John Linton .....as boringly tough.
It's actually sunny in Sydney this morning which is always a plus - something you don't realise when you have an extended period of cloudy and rainy mornings - hopefully that change in weather will set the 'tone' for the week. I have a fairly crowded schedule over the next five days with a series of meetings scheduled 'outside' the company as well as a continuation of the internal meetings addressing current issues on top of the work that needs to be done on the FY2012 business plan. I can still remember the days, not long ago at all, when a meeting was an unusual event within Exetel.
It seems to me that the different pressures (Telstra win back programs, 'NBN2' uncertainties, various competitor's and supplier's reactions to the first two points) under which the markets have been operating over the last two years or so are producing a 'dullness' that is influencing working days equivalent to the long rainy period that Sydney has suffered from recently. It's obvious a personal view as it's only based on what I read in the media and what I hear and read in my personal correspondence. I had a series of email and telephone exchanges over the weekend with two people I know at least well enough for them to have my email address or personal phone number. Each of these 'correspondents' addressed very different users but they both had the same theme - doing something completely different to what they were currently doing as their current working days were providing no real interest to them.
When I listened to what they were saying I agreed that it was a period in the industry when, for long term people the combination of the 'NBN2' and a saturated ADSL market had produced days of 'sameness' for a long period of time now and much of the constant change the industry has generated for the past 20 - 30 years is very definitely missing with a huge amount of mental and physical energy going into maintaining current customer bases and market positions by the majority of companies in the Australian communications markets. While we all agreed the current situation would change within the next two years we tended to indulge ourselves about how we missed the 'old days'. I suppose all that shows is that each of us is not well equipped to deal with static technologies and markets.
However it is a fair point that today's markets, apart from being very tough, are also, perhaps for the majority of suppliers, very boring - at least in superficial terms. It isn't exciting or even very satisfying to operate in marketplaces that have apparently lost any interest in innovation and are based solidly from the customer end on price reduction and from the supplier end on customer retention leading to the inevitability of lower margins and supplier failures. Unthinking customers, in any industry and in any marketplaces, tend to drive out innovation or even acceptable service as providers and choice reduces......and perhaps that is as it should be (banks, insurance, oil, minerals, political parties all being pertinent examples of how buyers reap as they sow). In most markets there is no need for a diversity of providers - the base product (money, oil, coal etc) needing no innovation or development to 'improve' them....they are based on immutable objects that a 'silicone valley' cannot invent improvements to.

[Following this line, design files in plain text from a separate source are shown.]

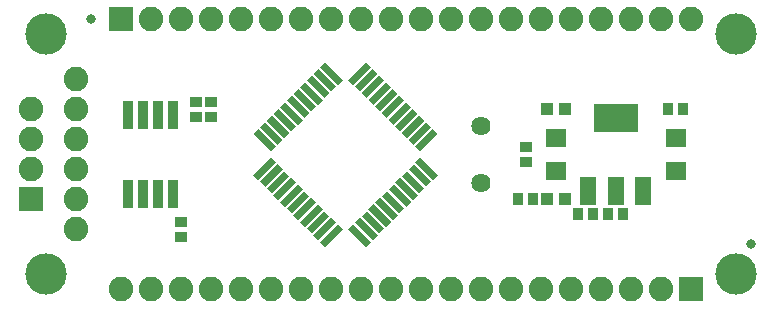
<source format=gbr>
G04 EAGLE Gerber RS-274X export*
G75*
%MOMM*%
%FSLAX34Y34*%
%LPD*%
%INSoldermask Top*%
%IPPOS*%
%AMOC8*
5,1,8,0,0,1.08239X$1,22.5*%
G01*
%ADD10R,0.603200X2.103200*%
%ADD11C,1.625600*%
%ADD12R,2.082800X2.082800*%
%ADD13C,2.082800*%
%ADD14R,1.103200X0.903200*%
%ADD15R,1.803200X1.603200*%
%ADD16R,0.903200X1.103200*%
%ADD17R,1.003200X1.003200*%
%ADD18C,3.505200*%
%ADD19R,0.812800X2.413000*%
%ADD20R,1.422400X2.438400*%
%ADD21R,3.803200X2.403200*%
%ADD22C,0.838200*%


D10*
G36*
X215937Y124547D02*
X220202Y120282D01*
X205331Y105411D01*
X201066Y109676D01*
X215937Y124547D01*
G37*
G36*
X221594Y118890D02*
X225859Y114625D01*
X210988Y99754D01*
X206723Y104019D01*
X221594Y118890D01*
G37*
G36*
X227251Y113233D02*
X231516Y108968D01*
X216645Y94097D01*
X212380Y98362D01*
X227251Y113233D01*
G37*
G36*
X232907Y107577D02*
X237172Y103312D01*
X222301Y88441D01*
X218036Y92706D01*
X232907Y107577D01*
G37*
G36*
X238564Y101920D02*
X242829Y97655D01*
X227958Y82784D01*
X223693Y87049D01*
X238564Y101920D01*
G37*
G36*
X244221Y96263D02*
X248486Y91998D01*
X233615Y77127D01*
X229350Y81392D01*
X244221Y96263D01*
G37*
G36*
X249878Y90606D02*
X254143Y86341D01*
X239272Y71470D01*
X235007Y75735D01*
X249878Y90606D01*
G37*
G36*
X255535Y84949D02*
X259800Y80684D01*
X244929Y65813D01*
X240664Y70078D01*
X255535Y84949D01*
G37*
G36*
X261192Y79292D02*
X265457Y75027D01*
X250586Y60156D01*
X246321Y64421D01*
X261192Y79292D01*
G37*
G36*
X266849Y73635D02*
X271114Y69370D01*
X256243Y54499D01*
X251978Y58764D01*
X266849Y73635D01*
G37*
G36*
X272505Y67979D02*
X276770Y63714D01*
X261899Y48843D01*
X257634Y53108D01*
X272505Y67979D01*
G37*
G36*
X300812Y53108D02*
X296547Y48843D01*
X281676Y63714D01*
X285941Y67979D01*
X300812Y53108D01*
G37*
G36*
X306469Y58764D02*
X302204Y54499D01*
X287333Y69370D01*
X291598Y73635D01*
X306469Y58764D01*
G37*
G36*
X312126Y64421D02*
X307861Y60156D01*
X292990Y75027D01*
X297255Y79292D01*
X312126Y64421D01*
G37*
G36*
X317783Y70078D02*
X313518Y65813D01*
X298647Y80684D01*
X302912Y84949D01*
X317783Y70078D01*
G37*
G36*
X323439Y75735D02*
X319174Y71470D01*
X304303Y86341D01*
X308568Y90606D01*
X323439Y75735D01*
G37*
G36*
X329096Y81392D02*
X324831Y77127D01*
X309960Y91998D01*
X314225Y96263D01*
X329096Y81392D01*
G37*
G36*
X334753Y87049D02*
X330488Y82784D01*
X315617Y97655D01*
X319882Y101920D01*
X334753Y87049D01*
G37*
G36*
X340410Y92706D02*
X336145Y88441D01*
X321274Y103312D01*
X325539Y107577D01*
X340410Y92706D01*
G37*
G36*
X346067Y98362D02*
X341802Y94097D01*
X326931Y108968D01*
X331196Y113233D01*
X346067Y98362D01*
G37*
G36*
X351724Y104019D02*
X347459Y99754D01*
X332588Y114625D01*
X336853Y118890D01*
X351724Y104019D01*
G37*
G36*
X357381Y109676D02*
X353116Y105411D01*
X338245Y120282D01*
X342510Y124547D01*
X357381Y109676D01*
G37*
G36*
X353116Y148589D02*
X357381Y144324D01*
X342510Y129453D01*
X338245Y133718D01*
X353116Y148589D01*
G37*
G36*
X347459Y154246D02*
X351724Y149981D01*
X336853Y135110D01*
X332588Y139375D01*
X347459Y154246D01*
G37*
G36*
X341802Y159903D02*
X346067Y155638D01*
X331196Y140767D01*
X326931Y145032D01*
X341802Y159903D01*
G37*
G36*
X336145Y165559D02*
X340410Y161294D01*
X325539Y146423D01*
X321274Y150688D01*
X336145Y165559D01*
G37*
G36*
X330488Y171216D02*
X334753Y166951D01*
X319882Y152080D01*
X315617Y156345D01*
X330488Y171216D01*
G37*
G36*
X324831Y176873D02*
X329096Y172608D01*
X314225Y157737D01*
X309960Y162002D01*
X324831Y176873D01*
G37*
G36*
X319174Y182530D02*
X323439Y178265D01*
X308568Y163394D01*
X304303Y167659D01*
X319174Y182530D01*
G37*
G36*
X313518Y188187D02*
X317783Y183922D01*
X302912Y169051D01*
X298647Y173316D01*
X313518Y188187D01*
G37*
G36*
X307861Y193844D02*
X312126Y189579D01*
X297255Y174708D01*
X292990Y178973D01*
X307861Y193844D01*
G37*
G36*
X302204Y199501D02*
X306469Y195236D01*
X291598Y180365D01*
X287333Y184630D01*
X302204Y199501D01*
G37*
G36*
X296547Y205157D02*
X300812Y200892D01*
X285941Y186021D01*
X281676Y190286D01*
X296547Y205157D01*
G37*
G36*
X257634Y200892D02*
X261899Y205157D01*
X276770Y190286D01*
X272505Y186021D01*
X257634Y200892D01*
G37*
G36*
X251978Y195236D02*
X256243Y199501D01*
X271114Y184630D01*
X266849Y180365D01*
X251978Y195236D01*
G37*
G36*
X246321Y189579D02*
X250586Y193844D01*
X265457Y178973D01*
X261192Y174708D01*
X246321Y189579D01*
G37*
G36*
X240664Y183922D02*
X244929Y188187D01*
X259800Y173316D01*
X255535Y169051D01*
X240664Y183922D01*
G37*
G36*
X235007Y178265D02*
X239272Y182530D01*
X254143Y167659D01*
X249878Y163394D01*
X235007Y178265D01*
G37*
G36*
X229350Y172608D02*
X233615Y176873D01*
X248486Y162002D01*
X244221Y157737D01*
X229350Y172608D01*
G37*
G36*
X223693Y166951D02*
X227958Y171216D01*
X242829Y156345D01*
X238564Y152080D01*
X223693Y166951D01*
G37*
G36*
X218036Y161294D02*
X222301Y165559D01*
X237172Y150688D01*
X232907Y146423D01*
X218036Y161294D01*
G37*
G36*
X212380Y155638D02*
X216645Y159903D01*
X231516Y145032D01*
X227251Y140767D01*
X212380Y155638D01*
G37*
G36*
X206723Y149981D02*
X210988Y154246D01*
X225859Y139375D01*
X221594Y135110D01*
X206723Y149981D01*
G37*
G36*
X201066Y144324D02*
X205331Y148589D01*
X220202Y133718D01*
X215937Y129453D01*
X201066Y144324D01*
G37*
D11*
X393700Y102870D03*
X393700Y151130D03*
D12*
X12700Y88900D03*
D13*
X12700Y114300D03*
X12700Y139700D03*
X12700Y165100D03*
D14*
X431800Y133500D03*
X431800Y120500D03*
D15*
X457200Y113000D03*
X457200Y141000D03*
X558800Y141000D03*
X558800Y113000D03*
D16*
X552300Y165100D03*
X565300Y165100D03*
D17*
X449700Y165100D03*
X464700Y165100D03*
D12*
X571500Y12700D03*
D13*
X546100Y12700D03*
X520700Y12700D03*
X495300Y12700D03*
X469900Y12700D03*
X444500Y12700D03*
X419100Y12700D03*
X393700Y12700D03*
X368300Y12700D03*
X342900Y12700D03*
X317500Y12700D03*
X292100Y12700D03*
X266700Y12700D03*
X241300Y12700D03*
X215900Y12700D03*
X190500Y12700D03*
X165100Y12700D03*
X139700Y12700D03*
X114300Y12700D03*
X88900Y12700D03*
D12*
X88900Y241300D03*
D13*
X114300Y241300D03*
X139700Y241300D03*
X165100Y241300D03*
X190500Y241300D03*
X215900Y241300D03*
X241300Y241300D03*
X266700Y241300D03*
X292100Y241300D03*
X317500Y241300D03*
X342900Y241300D03*
X368300Y241300D03*
X393700Y241300D03*
X419100Y241300D03*
X444500Y241300D03*
X469900Y241300D03*
X495300Y241300D03*
X520700Y241300D03*
X546100Y241300D03*
X571500Y241300D03*
D16*
X438300Y88900D03*
X425300Y88900D03*
D17*
X464700Y88900D03*
X449700Y88900D03*
D13*
X50800Y190500D03*
X50800Y165100D03*
X50800Y139700D03*
X50800Y114300D03*
X50800Y88900D03*
X50800Y63500D03*
D14*
X139700Y57000D03*
X139700Y70000D03*
D18*
X609600Y228600D03*
X609600Y25400D03*
X25400Y25400D03*
X25400Y228600D03*
D19*
X95250Y93218D03*
X107950Y93218D03*
X120650Y93218D03*
X133350Y93218D03*
X133350Y160528D03*
X120650Y160528D03*
X107950Y160528D03*
X95250Y160528D03*
D14*
X152400Y158600D03*
X152400Y171600D03*
D20*
X484886Y96012D03*
X508000Y96012D03*
X531114Y96012D03*
D21*
X508000Y157990D03*
D16*
X501500Y76200D03*
X514500Y76200D03*
X476100Y76200D03*
X489100Y76200D03*
D14*
X165100Y158600D03*
X165100Y171600D03*
D22*
X63500Y241300D03*
X622300Y50800D03*
M02*

</source>
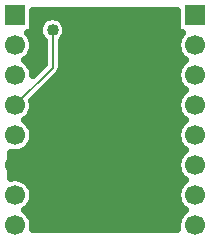
<source format=gbr>
G04 DipTrace 3.1.0.1*
G04 Bottom.gbr*
%MOIN*%
G04 #@! TF.FileFunction,Copper,L2,Bot*
G04 #@! TF.Part,Single*
G04 #@! TA.AperFunction,Conductor*
%ADD14C,0.007*%
G04 #@! TA.AperFunction,CopperBalancing*
%ADD16C,0.025*%
G04 #@! TA.AperFunction,ComponentPad*
%ADD20R,0.066929X0.066929*%
%ADD21C,0.066929*%
G04 #@! TA.AperFunction,ViaPad*
%ADD22C,0.04*%
%FSLAX26Y26*%
G04*
G70*
G90*
G75*
G01*
G04 Bottom*
%LPD*%
X494000Y869000D2*
D14*
X469000D1*
X594000Y1119000D2*
Y994000D1*
X469000Y869000D1*
D22*
X594000Y1119000D3*
X531469Y1156631D2*
D16*
X564182D1*
X623798D2*
X1006526D1*
X531469Y1131762D2*
X546778D1*
X641202D2*
X1006526D1*
X517975Y1106894D2*
X546600D1*
X641382D2*
X1020020D1*
X530033Y1082025D2*
X561491D1*
X626490D2*
X1007962D1*
X530283Y1057156D2*
X561491D1*
X626490D2*
X1007711D1*
X518908Y1032287D2*
X561491D1*
X626490D2*
X1019087D1*
X517545Y1007419D2*
X561491D1*
X626490D2*
X1020450D1*
X529925Y982550D2*
X537629D1*
X624228D2*
X1008070D1*
X602591Y957681D2*
X1007604D1*
X577723Y932812D2*
X1018692D1*
X552856Y907944D2*
X1020916D1*
X529782Y883075D2*
X1008214D1*
X530499Y858206D2*
X1007531D1*
X519698Y833337D2*
X1018297D1*
X516648Y808469D2*
X1021346D1*
X529675Y783600D2*
X1008357D1*
X530571Y758731D2*
X1007424D1*
X520093Y733862D2*
X1017902D1*
X459018Y708993D2*
X1021814D1*
X459018Y684125D2*
X1008465D1*
X459018Y659256D2*
X1007316D1*
X459018Y634387D2*
X1017543D1*
X515715Y609518D2*
X1022280D1*
X529387Y584650D2*
X1008608D1*
X530751Y559781D2*
X1007244D1*
X520846Y534912D2*
X1017184D1*
X515213Y510043D2*
X1022782D1*
X529243Y485175D2*
X1008752D1*
X530823Y460306D2*
X1007173D1*
X528965Y1181490D2*
Y1109035D1*
X513642D1*
X517512Y1104247D1*
X522429Y1096223D1*
X526030Y1087530D1*
X528226Y1078381D1*
X528965Y1069000D1*
X528226Y1059619D1*
X526030Y1050470D1*
X522429Y1041777D1*
X517512Y1033753D1*
X511402Y1026598D1*
X504247Y1020488D1*
X502059Y1019026D1*
X507944Y1014597D1*
X514597Y1007944D1*
X520129Y1000332D1*
X524400Y991948D1*
X527307Y982999D1*
X528780Y973705D1*
X528874Y971298D1*
X564025Y1006451D1*
X564000Y1083459D1*
X558642Y1088801D1*
X554352Y1094703D1*
X551039Y1101205D1*
X548785Y1108144D1*
X547643Y1115352D1*
Y1122648D1*
X548785Y1129856D1*
X551039Y1136795D1*
X554352Y1143297D1*
X558642Y1149199D1*
X563801Y1154358D1*
X569703Y1158648D1*
X576205Y1161961D1*
X583144Y1164215D1*
X590352Y1165357D1*
X597648D1*
X604856Y1164215D1*
X611795Y1161961D1*
X618297Y1158648D1*
X624199Y1154358D1*
X629358Y1149199D1*
X633648Y1143297D1*
X636961Y1136795D1*
X639215Y1129856D1*
X640357Y1122648D1*
Y1115352D1*
X639215Y1108144D1*
X636961Y1101205D1*
X633648Y1094703D1*
X629358Y1088801D1*
X624009Y1083491D1*
X623908Y991646D1*
X623171Y986996D1*
X621717Y982520D1*
X619579Y978325D1*
X616812Y974517D1*
X563248Y920822D1*
X526937Y884510D1*
X528226Y878381D1*
X528965Y869000D1*
X528226Y859619D1*
X526030Y850470D1*
X522429Y841777D1*
X517512Y833753D1*
X511402Y826598D1*
X504247Y820488D1*
X502059Y819026D1*
X507944Y814597D1*
X514597Y807944D1*
X520129Y800332D1*
X524400Y791948D1*
X527307Y782999D1*
X528780Y773705D1*
Y764295D1*
X527307Y755001D1*
X524400Y746052D1*
X520129Y737668D1*
X514597Y730056D1*
X507944Y723403D1*
X500332Y717871D1*
X491948Y713600D1*
X482999Y710693D1*
X473705Y709220D1*
X464295D1*
X456499Y710395D1*
X456500Y627640D1*
X464295Y628780D1*
X473705D1*
X482999Y627307D1*
X491948Y624400D1*
X500332Y620129D1*
X507944Y614597D1*
X514597Y607944D1*
X520129Y600332D1*
X524400Y591948D1*
X527307Y582999D1*
X528780Y573705D1*
Y564295D1*
X527307Y555001D1*
X524400Y546052D1*
X520129Y537668D1*
X514597Y530056D1*
X507944Y523403D1*
X502059Y519026D1*
X507944Y514597D1*
X514597Y507944D1*
X520129Y500332D1*
X524400Y491948D1*
X527307Y482999D1*
X528780Y473705D1*
Y464295D1*
X527605Y456499D1*
X1010360Y456500D1*
X1009220Y464295D1*
Y473705D1*
X1010693Y482999D1*
X1013600Y491948D1*
X1017871Y500332D1*
X1023403Y507944D1*
X1030056Y514597D1*
X1035941Y518974D1*
X1030056Y523403D1*
X1023403Y530056D1*
X1017871Y537668D1*
X1013600Y546052D1*
X1010693Y555001D1*
X1009220Y564295D1*
Y573705D1*
X1010693Y582999D1*
X1013600Y591948D1*
X1017871Y600332D1*
X1023403Y607944D1*
X1030056Y614597D1*
X1035941Y618974D1*
X1030056Y623403D1*
X1023403Y630056D1*
X1017871Y637668D1*
X1013600Y646052D1*
X1010693Y655001D1*
X1009220Y664295D1*
Y673705D1*
X1010693Y682999D1*
X1013600Y691948D1*
X1017871Y700332D1*
X1023403Y707944D1*
X1030056Y714597D1*
X1035941Y718974D1*
X1030056Y723403D1*
X1023403Y730056D1*
X1017871Y737668D1*
X1013600Y746052D1*
X1010693Y755001D1*
X1009220Y764295D1*
Y773705D1*
X1010693Y782999D1*
X1013600Y791948D1*
X1017871Y800332D1*
X1023403Y807944D1*
X1030056Y814597D1*
X1035941Y818974D1*
X1030056Y823403D1*
X1023403Y830056D1*
X1017871Y837668D1*
X1013600Y846052D1*
X1010693Y855001D1*
X1009220Y864295D1*
Y873705D1*
X1010693Y882999D1*
X1013600Y891948D1*
X1017871Y900332D1*
X1023403Y907944D1*
X1030056Y914597D1*
X1035941Y918974D1*
X1030056Y923403D1*
X1023403Y930056D1*
X1017871Y937668D1*
X1013600Y946052D1*
X1010693Y955001D1*
X1009220Y964295D1*
Y973705D1*
X1010693Y982999D1*
X1013600Y991948D1*
X1017871Y1000332D1*
X1023403Y1007944D1*
X1030056Y1014597D1*
X1035941Y1018974D1*
X1030056Y1023403D1*
X1023403Y1030056D1*
X1017871Y1037668D1*
X1013600Y1046052D1*
X1010693Y1055001D1*
X1009220Y1064295D1*
Y1073705D1*
X1010693Y1082999D1*
X1013600Y1091948D1*
X1017871Y1100332D1*
X1023403Y1107944D1*
X1024413Y1109038D1*
X1009035Y1109035D1*
Y1181486D1*
X528932Y1181500D1*
D20*
X469000Y1169000D3*
D21*
Y1069000D3*
Y969000D3*
Y869000D3*
Y769000D3*
Y669000D3*
Y569000D3*
Y469000D3*
D20*
X1069000Y1169000D3*
D21*
Y1069000D3*
Y969000D3*
Y869000D3*
Y769000D3*
Y669000D3*
Y569000D3*
Y469000D3*
M02*

</source>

So my conclusion was that little can be done in today's residential markets to improve customer service or service while there is so much uncertainty constraining the 30 years of innovation and change some of us have become used to. If by some miracle there ever is an 'NBN2' in this country then the people who made such a thing possible will see why you need silicon valleys to move an industry forward rather than the dead hand of government. But the current 'NBN2' decisions have been made by a worthless egotist and then allowed to continue by people who have less than zero experience or knowledge of how and why communications technologies, and their delivery, have been optimally achieved over the past 1,000 years. If they had they would know that, not once in a millenium, has any government made any contributions to progress except negative ones.